**Task brief**
Each line of the data below from the one holding "Julesmåkager" to the one holding "sustavov-lechenie-narodnymi.html", inclusive, is to be reproduced exactly; no other line belongs in the answer.

::: Records :::

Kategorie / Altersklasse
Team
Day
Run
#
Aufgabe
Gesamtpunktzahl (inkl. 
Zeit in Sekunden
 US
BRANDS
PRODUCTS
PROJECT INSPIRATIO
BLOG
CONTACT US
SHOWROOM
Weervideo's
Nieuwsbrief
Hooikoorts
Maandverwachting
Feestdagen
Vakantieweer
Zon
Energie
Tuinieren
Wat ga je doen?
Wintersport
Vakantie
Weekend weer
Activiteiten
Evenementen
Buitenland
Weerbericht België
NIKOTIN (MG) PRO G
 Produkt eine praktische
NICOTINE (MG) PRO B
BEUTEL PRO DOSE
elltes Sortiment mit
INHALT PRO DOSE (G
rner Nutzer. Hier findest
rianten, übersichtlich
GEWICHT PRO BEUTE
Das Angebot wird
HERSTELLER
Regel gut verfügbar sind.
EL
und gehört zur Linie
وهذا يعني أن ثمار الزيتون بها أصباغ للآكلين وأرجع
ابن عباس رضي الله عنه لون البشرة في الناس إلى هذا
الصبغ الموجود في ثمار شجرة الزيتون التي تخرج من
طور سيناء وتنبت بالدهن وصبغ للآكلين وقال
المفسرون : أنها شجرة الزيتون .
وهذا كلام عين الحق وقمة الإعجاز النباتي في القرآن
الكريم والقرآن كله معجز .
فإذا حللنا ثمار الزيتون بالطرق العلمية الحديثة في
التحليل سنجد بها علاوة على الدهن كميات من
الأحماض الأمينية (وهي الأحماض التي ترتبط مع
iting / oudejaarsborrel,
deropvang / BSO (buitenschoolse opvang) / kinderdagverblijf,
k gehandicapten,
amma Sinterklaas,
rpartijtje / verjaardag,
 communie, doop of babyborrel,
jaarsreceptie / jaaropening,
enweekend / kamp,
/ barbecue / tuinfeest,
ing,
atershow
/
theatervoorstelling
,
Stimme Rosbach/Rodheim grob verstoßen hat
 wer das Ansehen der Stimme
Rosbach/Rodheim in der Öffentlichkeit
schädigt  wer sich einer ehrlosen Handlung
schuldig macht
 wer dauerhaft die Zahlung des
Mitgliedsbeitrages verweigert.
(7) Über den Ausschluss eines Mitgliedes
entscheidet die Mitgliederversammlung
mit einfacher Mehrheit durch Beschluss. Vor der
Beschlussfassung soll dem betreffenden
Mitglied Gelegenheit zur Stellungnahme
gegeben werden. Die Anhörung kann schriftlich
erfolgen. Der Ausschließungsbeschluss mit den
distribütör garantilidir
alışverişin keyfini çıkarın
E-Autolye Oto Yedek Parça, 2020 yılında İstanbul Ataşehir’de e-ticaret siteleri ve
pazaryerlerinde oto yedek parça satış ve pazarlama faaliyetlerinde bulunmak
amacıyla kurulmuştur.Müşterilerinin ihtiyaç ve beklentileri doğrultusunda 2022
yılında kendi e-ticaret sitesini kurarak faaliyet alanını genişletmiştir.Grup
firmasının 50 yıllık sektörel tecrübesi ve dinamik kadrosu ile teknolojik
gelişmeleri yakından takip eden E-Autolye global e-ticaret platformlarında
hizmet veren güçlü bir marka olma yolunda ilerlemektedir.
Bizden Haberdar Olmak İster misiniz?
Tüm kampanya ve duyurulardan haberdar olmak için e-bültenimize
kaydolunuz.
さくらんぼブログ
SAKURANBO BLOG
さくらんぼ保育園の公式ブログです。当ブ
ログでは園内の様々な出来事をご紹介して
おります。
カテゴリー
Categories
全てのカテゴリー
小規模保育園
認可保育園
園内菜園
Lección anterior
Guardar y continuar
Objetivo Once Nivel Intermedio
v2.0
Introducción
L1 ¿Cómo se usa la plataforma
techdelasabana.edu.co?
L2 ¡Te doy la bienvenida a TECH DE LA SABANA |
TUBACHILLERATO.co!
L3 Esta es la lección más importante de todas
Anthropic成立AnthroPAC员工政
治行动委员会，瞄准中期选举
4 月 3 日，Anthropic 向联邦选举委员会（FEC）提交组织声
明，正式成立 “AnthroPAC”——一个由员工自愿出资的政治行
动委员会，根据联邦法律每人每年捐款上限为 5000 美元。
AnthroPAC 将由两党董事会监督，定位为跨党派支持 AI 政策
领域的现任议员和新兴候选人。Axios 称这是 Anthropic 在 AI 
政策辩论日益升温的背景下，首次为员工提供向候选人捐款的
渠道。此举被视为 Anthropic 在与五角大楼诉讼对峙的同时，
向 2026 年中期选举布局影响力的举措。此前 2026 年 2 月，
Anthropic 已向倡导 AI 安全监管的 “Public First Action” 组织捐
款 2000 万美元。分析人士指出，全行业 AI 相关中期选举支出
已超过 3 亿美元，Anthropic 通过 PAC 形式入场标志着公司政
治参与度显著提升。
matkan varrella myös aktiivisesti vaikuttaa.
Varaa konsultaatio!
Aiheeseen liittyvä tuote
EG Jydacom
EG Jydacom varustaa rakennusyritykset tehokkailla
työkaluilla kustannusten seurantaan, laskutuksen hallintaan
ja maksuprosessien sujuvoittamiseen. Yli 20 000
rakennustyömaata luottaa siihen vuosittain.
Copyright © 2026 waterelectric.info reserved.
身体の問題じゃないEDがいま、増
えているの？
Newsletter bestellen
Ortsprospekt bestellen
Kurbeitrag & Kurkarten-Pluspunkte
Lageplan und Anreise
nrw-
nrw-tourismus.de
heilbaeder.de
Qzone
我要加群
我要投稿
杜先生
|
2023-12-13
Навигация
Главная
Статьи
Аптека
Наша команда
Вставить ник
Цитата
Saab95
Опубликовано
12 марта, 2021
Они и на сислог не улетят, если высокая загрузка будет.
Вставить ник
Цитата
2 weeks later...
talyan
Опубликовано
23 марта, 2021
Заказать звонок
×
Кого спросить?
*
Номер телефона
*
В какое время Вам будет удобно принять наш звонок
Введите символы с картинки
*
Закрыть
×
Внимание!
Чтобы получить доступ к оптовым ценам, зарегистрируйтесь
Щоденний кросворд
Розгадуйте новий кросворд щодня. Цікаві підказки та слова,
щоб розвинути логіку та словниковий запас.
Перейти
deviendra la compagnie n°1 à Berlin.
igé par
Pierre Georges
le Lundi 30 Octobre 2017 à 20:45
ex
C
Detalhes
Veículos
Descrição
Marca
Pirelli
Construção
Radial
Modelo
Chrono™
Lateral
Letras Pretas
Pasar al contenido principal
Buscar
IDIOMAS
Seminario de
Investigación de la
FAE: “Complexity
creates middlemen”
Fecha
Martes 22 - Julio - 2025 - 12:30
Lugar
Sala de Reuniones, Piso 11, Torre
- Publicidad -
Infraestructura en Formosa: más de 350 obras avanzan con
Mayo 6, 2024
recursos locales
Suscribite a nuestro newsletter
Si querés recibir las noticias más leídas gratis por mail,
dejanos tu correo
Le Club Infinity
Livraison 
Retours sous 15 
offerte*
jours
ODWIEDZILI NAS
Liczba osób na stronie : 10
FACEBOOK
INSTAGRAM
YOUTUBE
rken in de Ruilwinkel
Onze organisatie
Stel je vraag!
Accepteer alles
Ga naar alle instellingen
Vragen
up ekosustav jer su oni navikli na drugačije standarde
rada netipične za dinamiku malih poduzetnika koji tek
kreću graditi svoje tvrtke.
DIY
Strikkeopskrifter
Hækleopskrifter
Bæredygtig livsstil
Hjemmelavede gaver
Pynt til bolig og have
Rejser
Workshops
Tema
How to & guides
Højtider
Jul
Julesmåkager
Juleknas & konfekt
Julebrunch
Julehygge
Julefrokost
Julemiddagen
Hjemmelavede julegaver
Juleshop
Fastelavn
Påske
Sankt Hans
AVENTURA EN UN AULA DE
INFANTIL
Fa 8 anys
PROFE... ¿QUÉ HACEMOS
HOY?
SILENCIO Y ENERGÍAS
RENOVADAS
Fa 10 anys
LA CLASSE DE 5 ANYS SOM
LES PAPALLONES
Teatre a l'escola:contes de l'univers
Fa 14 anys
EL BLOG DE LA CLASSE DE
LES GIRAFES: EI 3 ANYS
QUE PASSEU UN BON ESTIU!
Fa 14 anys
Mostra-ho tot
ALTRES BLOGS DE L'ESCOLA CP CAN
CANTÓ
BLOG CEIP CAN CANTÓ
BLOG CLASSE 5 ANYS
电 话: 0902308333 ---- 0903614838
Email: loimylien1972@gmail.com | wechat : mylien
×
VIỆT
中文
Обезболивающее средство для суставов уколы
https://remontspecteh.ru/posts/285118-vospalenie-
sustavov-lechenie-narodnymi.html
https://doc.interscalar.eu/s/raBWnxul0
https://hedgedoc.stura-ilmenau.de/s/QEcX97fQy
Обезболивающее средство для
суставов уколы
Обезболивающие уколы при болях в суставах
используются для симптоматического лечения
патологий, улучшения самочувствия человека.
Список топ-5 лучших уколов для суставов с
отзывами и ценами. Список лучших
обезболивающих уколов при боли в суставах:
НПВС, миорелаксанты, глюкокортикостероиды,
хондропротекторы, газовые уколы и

:::

**Output for this exercise**
Julesmåkager
Juleknas & konfekt
Julebrunch
Julehygge
Julefrokost
Julemiddagen
Hjemmelavede julegaver
Juleshop
Fastelavn
Påske
Sankt Hans
AVENTURA EN UN AULA DE
INFANTIL
Fa 8 anys
PROFE... ¿QUÉ HACEMOS
HOY?
SILENCIO Y ENERGÍAS
RENOVADAS
Fa 10 anys
LA CLASSE DE 5 ANYS SOM
LES PAPALLONES
Teatre a l'escola:contes de l'univers
Fa 14 anys
EL BLOG DE LA CLASSE DE
LES GIRAFES: EI 3 ANYS
QUE PASSEU UN BON ESTIU!
Fa 14 anys
Mostra-ho tot
ALTRES BLOGS DE L'ESCOLA CP CAN
CANTÓ
BLOG CEIP CAN CANTÓ
BLOG CLASSE 5 ANYS
电 话: 0902308333 ---- 0903614838
Email: loimylien1972@gmail.com | wechat : mylien
×
VIỆT
中文
Обезболивающее средство для суставов уколы
https://remontspecteh.ru/posts/285118-vospalenie-
sustavov-lechenie-narodnymi.html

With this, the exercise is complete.